I had this work done that would provide the raw material for the assembly and they asked if I could generate the list of clone overlaps for them and organize it, so I did that, and I guess that was in March 2000, and I thought that was all I was going to do. Once you’ve done the alignments, they’re just the first step to actually then identifying all the alternative splicing stuff.
Then it turned out that the assembly wasn’t going very well. It looked like the other things were kind of getting bogged down because they were trying in a sense to do too good of a job, and the data wasn’t there to do a really good job in the first place, so even a relatively crude assembly was a huge improvement over no assembly at all.
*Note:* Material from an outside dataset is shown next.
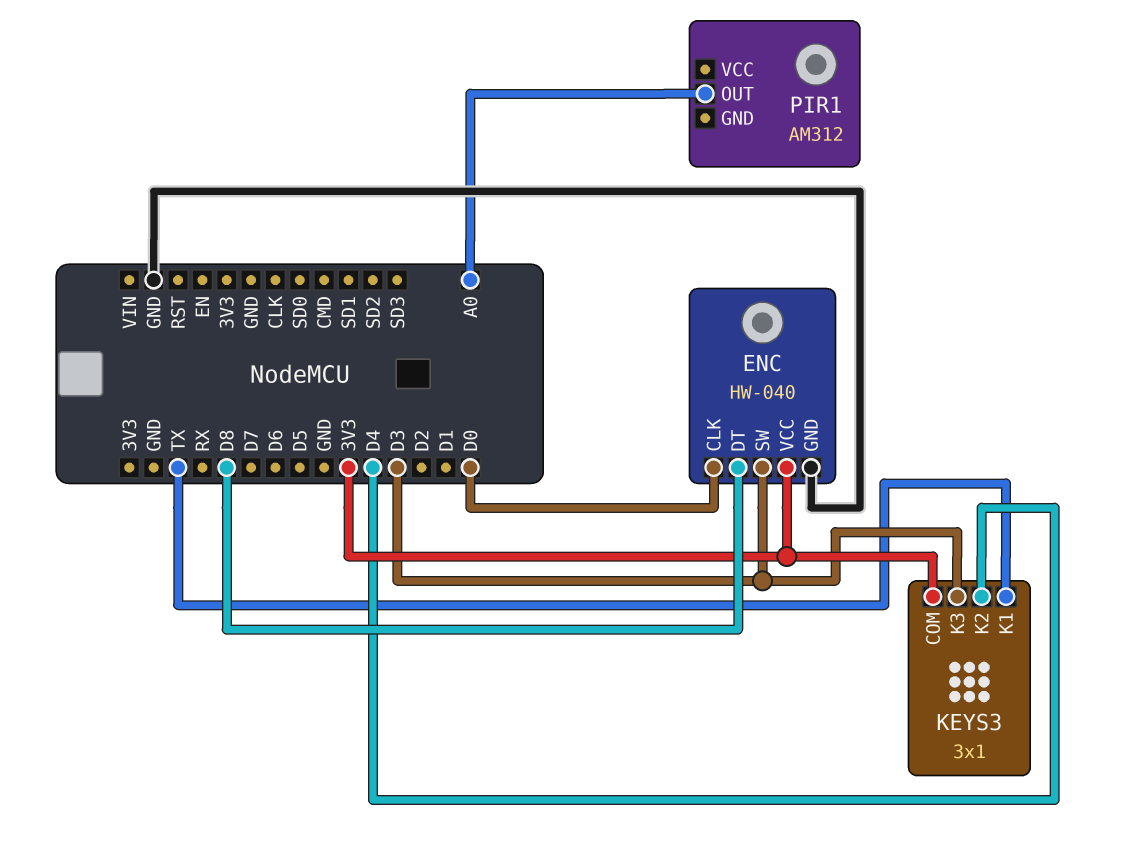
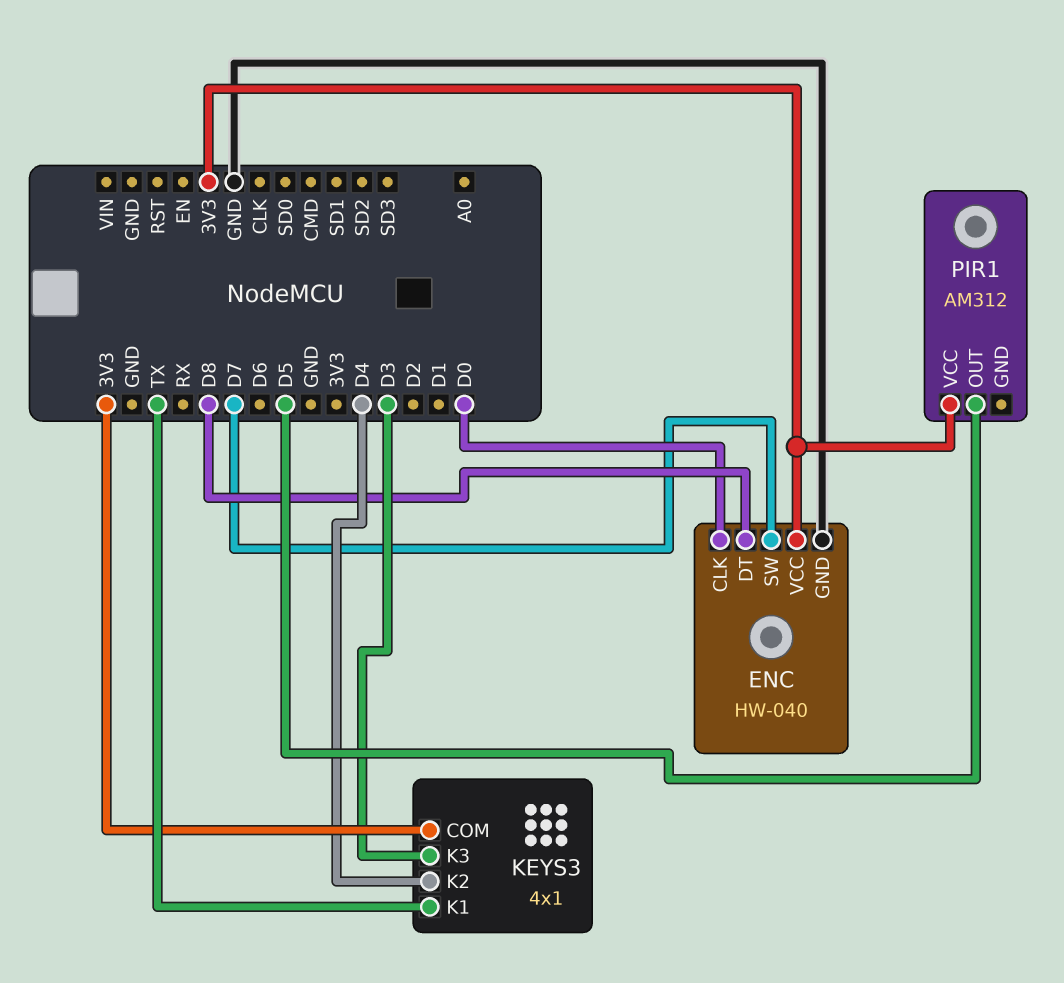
ENC pin SW: D3 -> D7
KEYS3: 3x1 -> 4x1
PIR1 pin OUT: A0 -> D5
PIR1 pin VCC: none -> 3V3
So initially I focused on just trying to write a very simple thing that I knew wouldn’t be perfect, but would be a vast improvement over no assembly. Actually, though, it kept growing, and by the last version that we finally handed over to the NCBI, it had 13 inputs and was getting to be a very complicated program. Their own program, which was somewhat fancier, was started earlier and finished later, but when it was finished it was basically just as good…So by that point it was so much better for everybody to be on the same page, so we moved to their assembly once their algorithms got solid enough.
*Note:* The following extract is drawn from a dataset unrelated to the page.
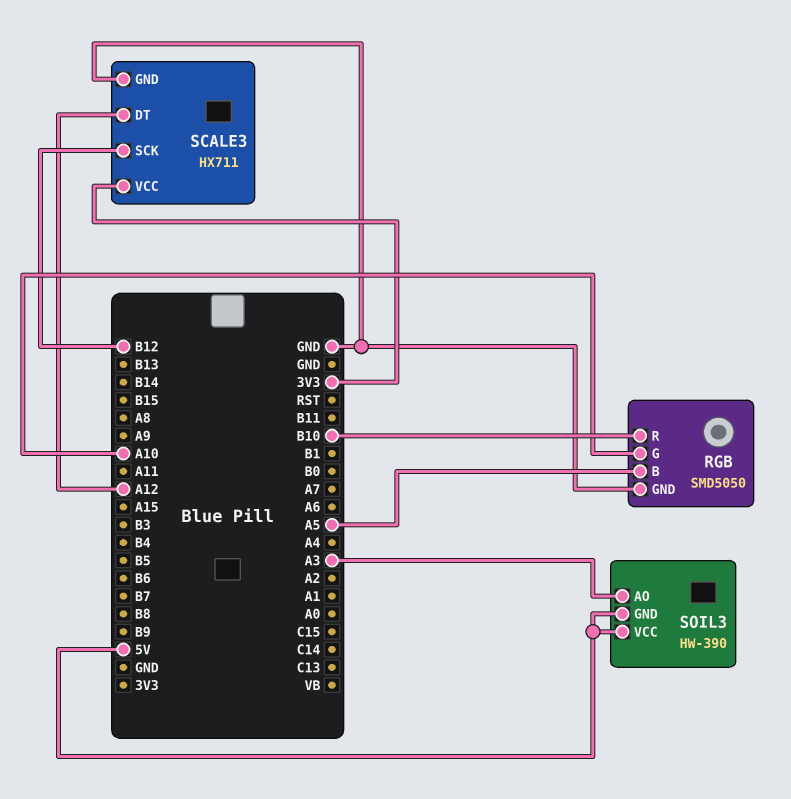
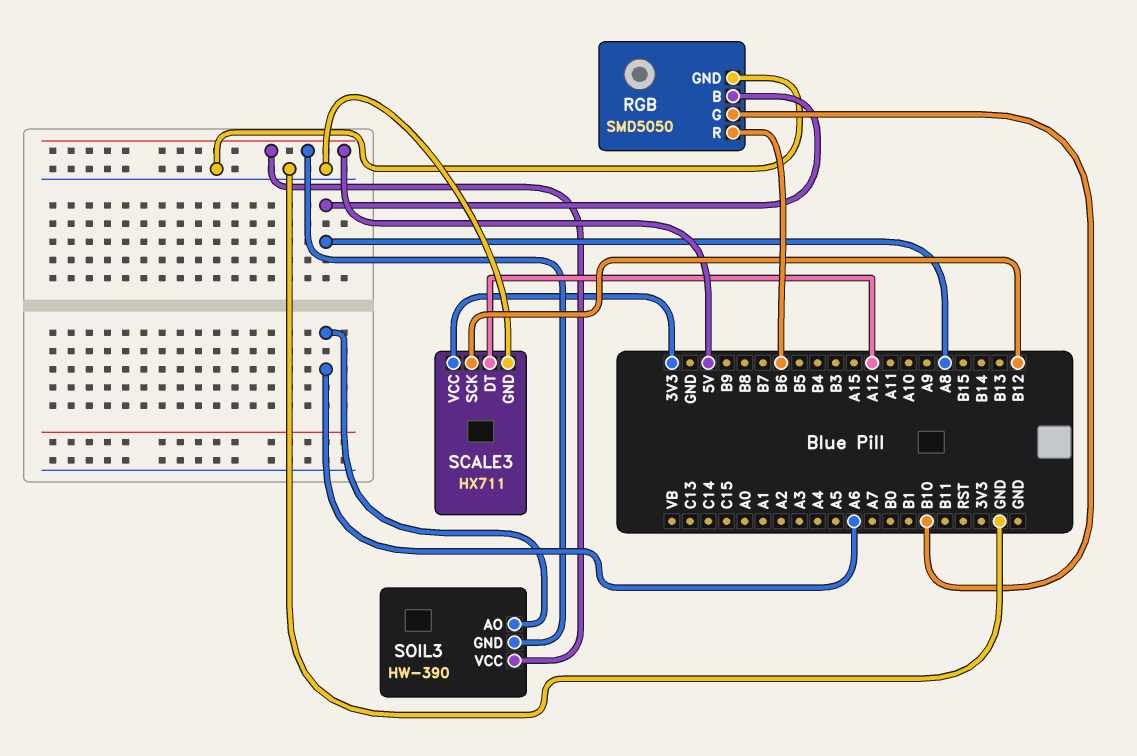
RGB pin B: A5 -> A8
RGB pin G: A10 -> B10
RGB pin R: B10 -> B6
SOIL3 pin AO: A3 -> A6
So for other organisms now, there are a couple of whole-genome assemblers out there — Arachne from the Whitehead and Phusion from Sanger.
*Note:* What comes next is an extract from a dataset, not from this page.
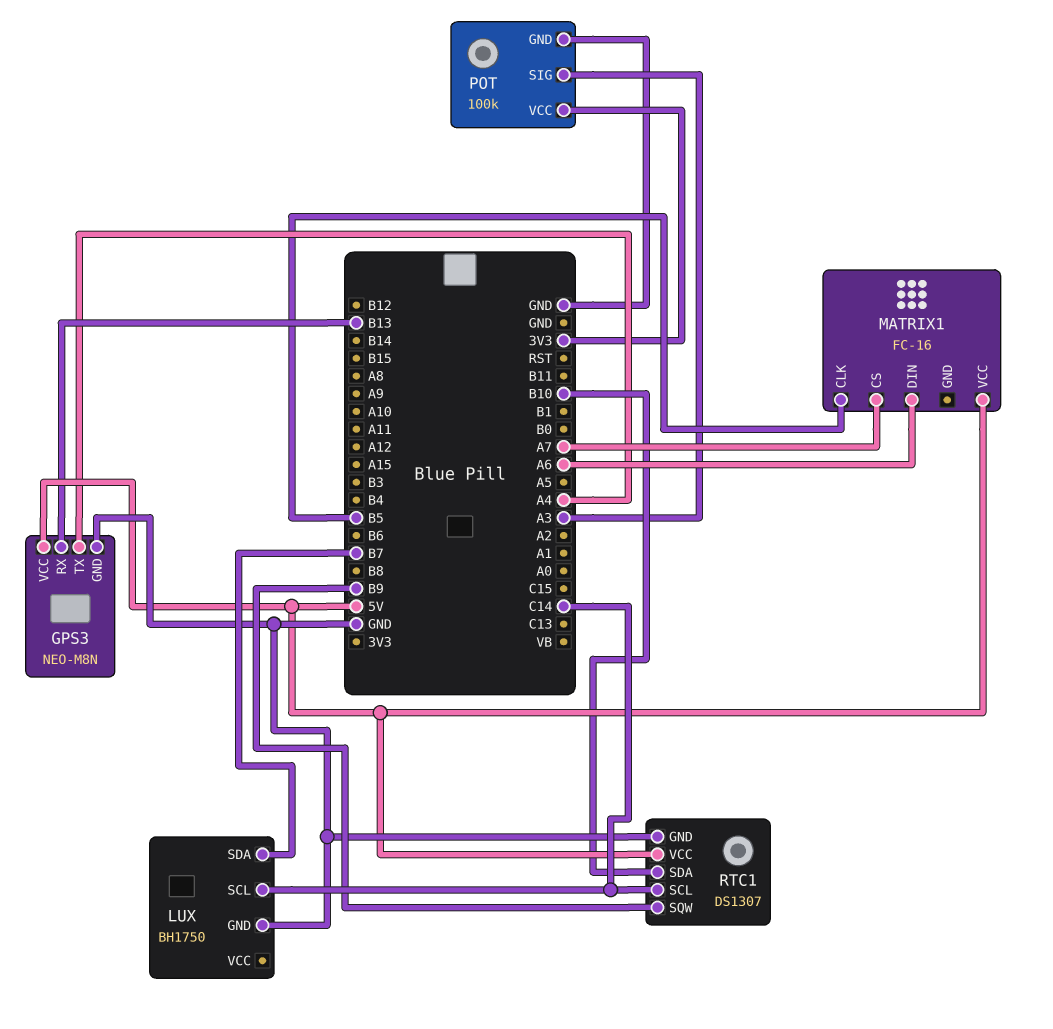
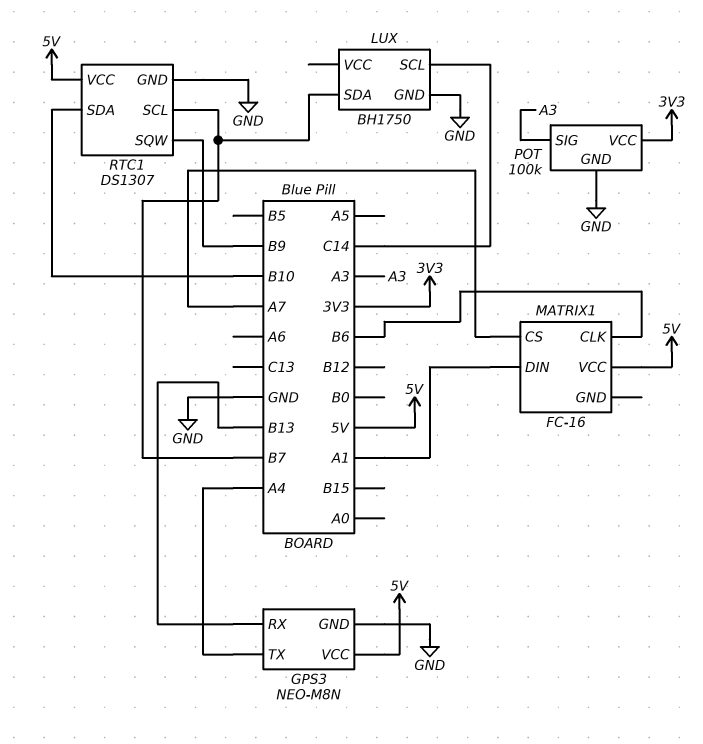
MATRIX1 pin CLK: B5 -> B6
MATRIX1 pin DIN: A6 -> A1
RTC1 pin SCL: C14 -> B7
Oh, I’m out of this now [laughs]. But I’m somewhat of an expert in spite of myself on assembly now, and do evaluate them. With mouse, we did a reasonable amount of the evaluation — NCBI did as well — and it was largely a comparison between Phusion and Arachne, and they went back and forth. The Phusion team was extremely graceful in the way they took it when Arachne was chosen for the final product…and from what we can tell it is higher quality than the Celera one, but they both are not finished by any means.
Can you talk a little about the kind of research you’re doing on regulatory regions?
There are really two broad angles that we’re taking. One is looking for conserved non-coding things using comparative genomics with human and mouse, and now we’re starting to get a lot of species. It’s very clear that that’s not the final answer, but it works pretty reliably, and at this stage it’s so hard to get experimental data on these things, so conservation across genomes is one of the things you definitely can get.
Then, the other approach is based on finding clusters of co-regulated genes. Just looking in the neighborhood for motifs from them. That is going more slowly. We have a pretty good tool called the Improbizer. In the worm it seemed to be working quite well if you feed it a whole bunch [of sequence] from the start codon upstream — worm genes are remarkably compact, so maybe just 500 bases for a co-regulated cluster of genes. One input is supposed to be enriched for your motif that you’re finding, and you give it another input, which is your background level. So if you’re looking for liver-specific genes, you might feed it in putative liver promoter regions, and for the background you might give it all promoter regions. We’ve got a couple of researchers in worm who have pursued it, but in human, we’re somewhat flummoxed on two ends — in finding the transcription start site in the first place, and then also getting clean regulatory information.
Like the genome itself, some of this information is helpful in many, many other ways, so I’m tending to focus on that at the moment, so focusing on collaborations with the MGC [Mammalian Gene Collection] to get data on the genes which for my personal research will then hopefully define transcription start, and then collaborating with Affymetrix to get nice, clean expression information.